> _WHAT TO DO_:
Check every line below for the string "base". Copy the ones that have it.

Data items
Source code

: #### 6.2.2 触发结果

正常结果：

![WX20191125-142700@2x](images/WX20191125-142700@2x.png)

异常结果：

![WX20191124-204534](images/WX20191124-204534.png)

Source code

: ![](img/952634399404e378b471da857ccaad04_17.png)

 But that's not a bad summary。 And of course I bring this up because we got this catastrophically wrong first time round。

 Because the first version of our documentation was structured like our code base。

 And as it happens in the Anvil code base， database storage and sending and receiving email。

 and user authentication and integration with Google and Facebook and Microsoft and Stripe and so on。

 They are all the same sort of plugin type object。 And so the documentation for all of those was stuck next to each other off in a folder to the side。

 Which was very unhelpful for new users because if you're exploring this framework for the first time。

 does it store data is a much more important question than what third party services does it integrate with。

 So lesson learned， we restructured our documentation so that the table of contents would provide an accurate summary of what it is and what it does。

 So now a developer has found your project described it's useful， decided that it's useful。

> _RESULT OF THE TASK_:
 Because the first version of our documentation was structured like our code base。
 And as it happens in the Anvil code base， database storage and sending and receiving email。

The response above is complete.